Extracted records
= Beginning of Section =

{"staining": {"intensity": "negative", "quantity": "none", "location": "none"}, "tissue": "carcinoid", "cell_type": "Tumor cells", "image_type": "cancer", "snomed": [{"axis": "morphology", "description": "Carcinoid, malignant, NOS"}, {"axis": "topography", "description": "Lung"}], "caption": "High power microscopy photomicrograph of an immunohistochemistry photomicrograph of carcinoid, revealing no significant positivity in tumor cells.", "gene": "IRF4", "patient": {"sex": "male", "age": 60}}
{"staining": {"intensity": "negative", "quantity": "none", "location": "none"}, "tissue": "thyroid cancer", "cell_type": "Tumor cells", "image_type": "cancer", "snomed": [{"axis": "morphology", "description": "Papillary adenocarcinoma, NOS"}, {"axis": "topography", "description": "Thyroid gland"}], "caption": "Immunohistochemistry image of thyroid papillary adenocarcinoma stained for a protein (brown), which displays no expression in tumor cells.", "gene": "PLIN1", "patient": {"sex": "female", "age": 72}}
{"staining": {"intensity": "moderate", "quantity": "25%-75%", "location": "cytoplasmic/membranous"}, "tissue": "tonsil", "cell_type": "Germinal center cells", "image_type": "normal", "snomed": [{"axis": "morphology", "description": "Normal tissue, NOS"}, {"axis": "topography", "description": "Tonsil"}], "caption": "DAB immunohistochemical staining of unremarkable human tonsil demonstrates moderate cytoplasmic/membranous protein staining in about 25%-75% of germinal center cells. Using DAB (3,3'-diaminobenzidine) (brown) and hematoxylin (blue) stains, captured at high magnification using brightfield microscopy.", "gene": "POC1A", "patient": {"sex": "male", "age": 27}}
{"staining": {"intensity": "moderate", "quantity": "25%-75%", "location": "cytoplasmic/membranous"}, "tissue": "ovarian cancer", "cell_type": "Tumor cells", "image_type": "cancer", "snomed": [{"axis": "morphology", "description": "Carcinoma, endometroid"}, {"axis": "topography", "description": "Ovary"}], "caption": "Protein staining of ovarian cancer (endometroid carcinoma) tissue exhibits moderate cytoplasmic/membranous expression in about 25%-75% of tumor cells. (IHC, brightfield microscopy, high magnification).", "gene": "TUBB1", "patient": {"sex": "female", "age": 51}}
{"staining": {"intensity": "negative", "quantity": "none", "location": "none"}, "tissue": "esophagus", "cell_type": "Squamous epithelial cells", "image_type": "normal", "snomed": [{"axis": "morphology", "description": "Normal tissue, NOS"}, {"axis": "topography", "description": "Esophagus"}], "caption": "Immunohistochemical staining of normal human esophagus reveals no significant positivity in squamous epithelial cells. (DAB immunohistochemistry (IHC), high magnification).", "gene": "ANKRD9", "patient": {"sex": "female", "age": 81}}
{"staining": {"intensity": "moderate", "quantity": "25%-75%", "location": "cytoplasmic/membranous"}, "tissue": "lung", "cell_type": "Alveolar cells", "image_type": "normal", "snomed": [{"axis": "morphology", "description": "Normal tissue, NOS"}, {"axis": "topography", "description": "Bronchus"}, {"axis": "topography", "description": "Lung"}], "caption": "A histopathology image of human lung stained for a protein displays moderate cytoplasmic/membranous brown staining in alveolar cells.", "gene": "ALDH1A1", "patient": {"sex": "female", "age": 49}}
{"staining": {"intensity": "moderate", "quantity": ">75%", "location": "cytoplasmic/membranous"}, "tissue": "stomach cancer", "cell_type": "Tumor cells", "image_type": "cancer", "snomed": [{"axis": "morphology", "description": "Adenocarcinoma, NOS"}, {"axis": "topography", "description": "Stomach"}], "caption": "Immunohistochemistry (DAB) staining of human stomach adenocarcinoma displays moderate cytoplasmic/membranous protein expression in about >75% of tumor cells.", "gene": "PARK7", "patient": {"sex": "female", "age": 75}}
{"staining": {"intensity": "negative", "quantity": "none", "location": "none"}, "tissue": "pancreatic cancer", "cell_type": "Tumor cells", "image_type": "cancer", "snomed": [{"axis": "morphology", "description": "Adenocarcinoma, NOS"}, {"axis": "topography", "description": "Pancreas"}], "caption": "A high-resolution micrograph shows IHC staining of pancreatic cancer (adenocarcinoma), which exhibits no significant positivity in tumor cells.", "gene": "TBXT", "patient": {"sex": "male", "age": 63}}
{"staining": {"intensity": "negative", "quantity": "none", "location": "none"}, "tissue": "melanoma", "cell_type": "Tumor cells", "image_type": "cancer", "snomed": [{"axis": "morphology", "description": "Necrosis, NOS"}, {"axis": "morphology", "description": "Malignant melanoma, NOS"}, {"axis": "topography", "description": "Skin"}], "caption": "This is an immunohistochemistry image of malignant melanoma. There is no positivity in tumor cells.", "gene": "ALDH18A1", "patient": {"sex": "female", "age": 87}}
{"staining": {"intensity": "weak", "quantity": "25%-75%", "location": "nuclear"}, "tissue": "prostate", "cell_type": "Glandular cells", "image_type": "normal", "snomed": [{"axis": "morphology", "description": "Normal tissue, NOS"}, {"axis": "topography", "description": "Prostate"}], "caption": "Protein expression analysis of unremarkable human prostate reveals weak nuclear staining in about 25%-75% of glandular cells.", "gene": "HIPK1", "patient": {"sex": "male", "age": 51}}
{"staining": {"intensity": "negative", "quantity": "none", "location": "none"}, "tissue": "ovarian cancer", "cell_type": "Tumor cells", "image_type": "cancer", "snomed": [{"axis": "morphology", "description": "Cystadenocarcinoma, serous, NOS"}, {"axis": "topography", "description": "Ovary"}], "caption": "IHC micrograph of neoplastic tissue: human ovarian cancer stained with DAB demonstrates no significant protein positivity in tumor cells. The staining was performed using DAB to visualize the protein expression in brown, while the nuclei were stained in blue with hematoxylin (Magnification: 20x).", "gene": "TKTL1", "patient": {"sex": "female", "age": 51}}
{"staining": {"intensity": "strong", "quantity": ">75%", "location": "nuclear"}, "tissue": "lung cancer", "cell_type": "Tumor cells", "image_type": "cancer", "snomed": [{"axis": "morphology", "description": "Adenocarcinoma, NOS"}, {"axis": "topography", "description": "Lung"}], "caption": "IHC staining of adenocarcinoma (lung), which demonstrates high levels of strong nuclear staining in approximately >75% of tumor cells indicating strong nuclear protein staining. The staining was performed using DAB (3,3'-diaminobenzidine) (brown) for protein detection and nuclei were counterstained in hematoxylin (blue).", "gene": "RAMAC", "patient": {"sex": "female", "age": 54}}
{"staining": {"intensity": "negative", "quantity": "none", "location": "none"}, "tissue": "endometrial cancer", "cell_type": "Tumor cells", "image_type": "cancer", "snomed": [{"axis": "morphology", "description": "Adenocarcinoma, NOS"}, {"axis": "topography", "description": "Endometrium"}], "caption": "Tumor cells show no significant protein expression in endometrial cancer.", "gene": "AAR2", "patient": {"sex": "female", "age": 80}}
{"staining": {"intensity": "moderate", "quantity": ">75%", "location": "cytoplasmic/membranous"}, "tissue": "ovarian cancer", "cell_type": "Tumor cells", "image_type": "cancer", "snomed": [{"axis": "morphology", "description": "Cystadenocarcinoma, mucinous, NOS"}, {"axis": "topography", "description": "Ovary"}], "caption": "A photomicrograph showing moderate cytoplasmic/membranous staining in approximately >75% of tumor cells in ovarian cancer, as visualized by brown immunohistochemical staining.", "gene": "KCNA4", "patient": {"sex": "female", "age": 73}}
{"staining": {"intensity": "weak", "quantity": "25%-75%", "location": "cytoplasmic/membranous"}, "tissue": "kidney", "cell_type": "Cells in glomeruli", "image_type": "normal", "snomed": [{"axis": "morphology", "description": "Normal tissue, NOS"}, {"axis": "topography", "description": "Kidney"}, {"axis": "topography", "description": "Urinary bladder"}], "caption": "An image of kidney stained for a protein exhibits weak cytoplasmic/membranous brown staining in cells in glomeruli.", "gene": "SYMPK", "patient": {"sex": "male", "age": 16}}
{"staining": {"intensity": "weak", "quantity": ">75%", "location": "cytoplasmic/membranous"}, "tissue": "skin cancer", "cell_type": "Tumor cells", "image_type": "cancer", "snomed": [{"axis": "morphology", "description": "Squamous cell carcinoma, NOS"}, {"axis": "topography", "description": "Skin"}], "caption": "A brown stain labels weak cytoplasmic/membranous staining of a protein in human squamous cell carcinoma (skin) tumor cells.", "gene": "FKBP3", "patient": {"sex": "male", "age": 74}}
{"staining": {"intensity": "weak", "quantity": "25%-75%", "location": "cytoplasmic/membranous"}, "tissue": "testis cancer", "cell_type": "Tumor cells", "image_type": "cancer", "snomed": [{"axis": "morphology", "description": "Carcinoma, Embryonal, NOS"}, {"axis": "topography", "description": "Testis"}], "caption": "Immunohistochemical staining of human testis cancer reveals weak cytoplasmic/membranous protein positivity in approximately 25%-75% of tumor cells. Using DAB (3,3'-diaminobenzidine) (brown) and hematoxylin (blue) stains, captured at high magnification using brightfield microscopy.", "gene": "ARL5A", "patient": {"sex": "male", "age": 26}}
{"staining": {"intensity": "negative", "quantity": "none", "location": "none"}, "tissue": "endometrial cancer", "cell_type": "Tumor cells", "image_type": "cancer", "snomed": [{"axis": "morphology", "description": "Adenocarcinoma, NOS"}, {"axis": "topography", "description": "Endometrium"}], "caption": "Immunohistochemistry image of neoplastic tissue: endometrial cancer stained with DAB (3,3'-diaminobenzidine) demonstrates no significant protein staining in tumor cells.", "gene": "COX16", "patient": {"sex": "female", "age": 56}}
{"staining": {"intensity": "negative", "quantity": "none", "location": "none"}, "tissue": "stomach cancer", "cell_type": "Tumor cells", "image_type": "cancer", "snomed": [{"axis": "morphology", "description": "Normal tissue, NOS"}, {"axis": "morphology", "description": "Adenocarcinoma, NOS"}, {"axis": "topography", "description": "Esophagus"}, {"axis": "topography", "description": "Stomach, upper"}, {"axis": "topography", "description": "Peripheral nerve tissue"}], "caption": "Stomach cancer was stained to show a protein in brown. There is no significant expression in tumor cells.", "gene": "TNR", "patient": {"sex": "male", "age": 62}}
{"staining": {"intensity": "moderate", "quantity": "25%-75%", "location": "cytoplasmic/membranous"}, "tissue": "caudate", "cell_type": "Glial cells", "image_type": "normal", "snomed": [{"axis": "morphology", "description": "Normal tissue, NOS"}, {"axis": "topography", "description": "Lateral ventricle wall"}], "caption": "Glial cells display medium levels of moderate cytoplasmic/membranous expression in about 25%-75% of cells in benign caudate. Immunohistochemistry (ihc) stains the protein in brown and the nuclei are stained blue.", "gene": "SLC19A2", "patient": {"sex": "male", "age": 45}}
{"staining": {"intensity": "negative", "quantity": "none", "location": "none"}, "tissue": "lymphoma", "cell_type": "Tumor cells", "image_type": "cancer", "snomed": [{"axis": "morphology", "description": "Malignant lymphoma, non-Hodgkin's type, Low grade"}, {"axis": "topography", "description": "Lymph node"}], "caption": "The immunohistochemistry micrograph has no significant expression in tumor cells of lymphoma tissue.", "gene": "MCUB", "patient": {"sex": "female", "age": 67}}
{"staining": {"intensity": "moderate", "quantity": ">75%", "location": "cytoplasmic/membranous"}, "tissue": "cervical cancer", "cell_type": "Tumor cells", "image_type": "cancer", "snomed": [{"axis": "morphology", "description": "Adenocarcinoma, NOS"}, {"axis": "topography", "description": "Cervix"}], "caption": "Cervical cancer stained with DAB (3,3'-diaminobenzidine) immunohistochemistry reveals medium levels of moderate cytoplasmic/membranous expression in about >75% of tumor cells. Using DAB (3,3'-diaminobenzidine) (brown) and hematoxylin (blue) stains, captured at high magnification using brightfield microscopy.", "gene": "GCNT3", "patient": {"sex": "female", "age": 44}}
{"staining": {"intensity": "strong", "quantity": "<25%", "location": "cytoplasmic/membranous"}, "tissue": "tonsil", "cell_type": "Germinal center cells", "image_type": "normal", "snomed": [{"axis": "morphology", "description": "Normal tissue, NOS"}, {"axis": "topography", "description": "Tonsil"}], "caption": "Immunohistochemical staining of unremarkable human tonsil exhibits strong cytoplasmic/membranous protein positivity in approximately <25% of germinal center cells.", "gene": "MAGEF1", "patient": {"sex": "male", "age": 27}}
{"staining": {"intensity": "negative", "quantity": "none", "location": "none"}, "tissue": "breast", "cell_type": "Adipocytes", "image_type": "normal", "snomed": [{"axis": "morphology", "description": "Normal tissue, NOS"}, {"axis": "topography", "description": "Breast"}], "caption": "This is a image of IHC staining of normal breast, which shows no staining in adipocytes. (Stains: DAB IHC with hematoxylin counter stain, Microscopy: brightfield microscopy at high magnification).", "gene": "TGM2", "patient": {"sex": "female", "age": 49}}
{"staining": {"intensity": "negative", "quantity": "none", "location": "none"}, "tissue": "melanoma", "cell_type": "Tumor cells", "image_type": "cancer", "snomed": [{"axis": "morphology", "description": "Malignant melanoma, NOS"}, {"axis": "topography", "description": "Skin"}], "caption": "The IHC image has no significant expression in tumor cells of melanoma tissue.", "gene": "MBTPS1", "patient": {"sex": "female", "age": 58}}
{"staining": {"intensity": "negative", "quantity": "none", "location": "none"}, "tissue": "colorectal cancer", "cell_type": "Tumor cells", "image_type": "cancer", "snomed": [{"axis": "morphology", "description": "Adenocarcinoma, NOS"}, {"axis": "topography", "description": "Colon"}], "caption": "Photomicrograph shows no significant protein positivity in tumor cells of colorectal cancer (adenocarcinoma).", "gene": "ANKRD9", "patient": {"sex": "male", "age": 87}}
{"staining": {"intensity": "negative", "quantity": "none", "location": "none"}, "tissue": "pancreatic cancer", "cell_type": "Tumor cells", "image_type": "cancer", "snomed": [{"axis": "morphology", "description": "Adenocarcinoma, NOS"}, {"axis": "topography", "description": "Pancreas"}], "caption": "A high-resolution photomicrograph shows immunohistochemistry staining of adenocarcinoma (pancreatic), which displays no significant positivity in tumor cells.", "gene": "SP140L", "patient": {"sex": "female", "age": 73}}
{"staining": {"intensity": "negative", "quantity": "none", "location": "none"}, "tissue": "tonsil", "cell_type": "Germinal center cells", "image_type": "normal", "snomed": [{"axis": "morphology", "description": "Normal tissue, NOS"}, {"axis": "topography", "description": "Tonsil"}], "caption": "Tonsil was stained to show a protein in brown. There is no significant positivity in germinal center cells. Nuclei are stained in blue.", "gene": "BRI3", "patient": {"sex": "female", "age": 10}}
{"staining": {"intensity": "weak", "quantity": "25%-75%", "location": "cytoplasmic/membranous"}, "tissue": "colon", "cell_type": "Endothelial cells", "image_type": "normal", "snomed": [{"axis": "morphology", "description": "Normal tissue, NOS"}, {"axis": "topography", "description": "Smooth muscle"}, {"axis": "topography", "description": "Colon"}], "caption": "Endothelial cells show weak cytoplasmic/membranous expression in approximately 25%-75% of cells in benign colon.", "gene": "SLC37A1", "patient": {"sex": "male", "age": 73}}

= End of Section =

**Exercise goal:** Write down exactly the span of lines above from the one containing "cells display medium" to the one containing "non-Hodgkin's type, Low", both ends included.

**Reply to the task:**
{"staining": {"intensity": "moderate", "quantity": "25%-75%", "location": "cytoplasmic/membranous"}, "tissue": "caudate", "cell_type": "Glial cells", "image_type": "normal", "snomed": [{"axis": "morphology", "description": "Normal tissue, NOS"}, {"axis": "topography", "description": "Lateral ventricle wall"}], "caption": "Glial cells display medium levels of moderate cytoplasmic/membranous expression in about 25%-75% of cells in benign caudate. Immunohistochemistry (ihc) stains the protein in brown and the nuclei are stained blue.", "gene": "SLC19A2", "patient": {"sex": "male", "age": 45}}
{"staining": {"intensity": "negative", "quantity": "none", "location": "none"}, "tissue": "lymphoma", "cell_type": "Tumor cells", "image_type": "cancer", "snomed": [{"axis": "morphology", "description": "Malignant lymphoma, non-Hodgkin's type, Low grade"}, {"axis": "topography", "description": "Lymph node"}], "caption": "The immunohistochemistry micrograph has no significant expression in tumor cells of lymphoma tissue.", "gene": "MCUB", "patient": {"sex": "female", "age": 67}}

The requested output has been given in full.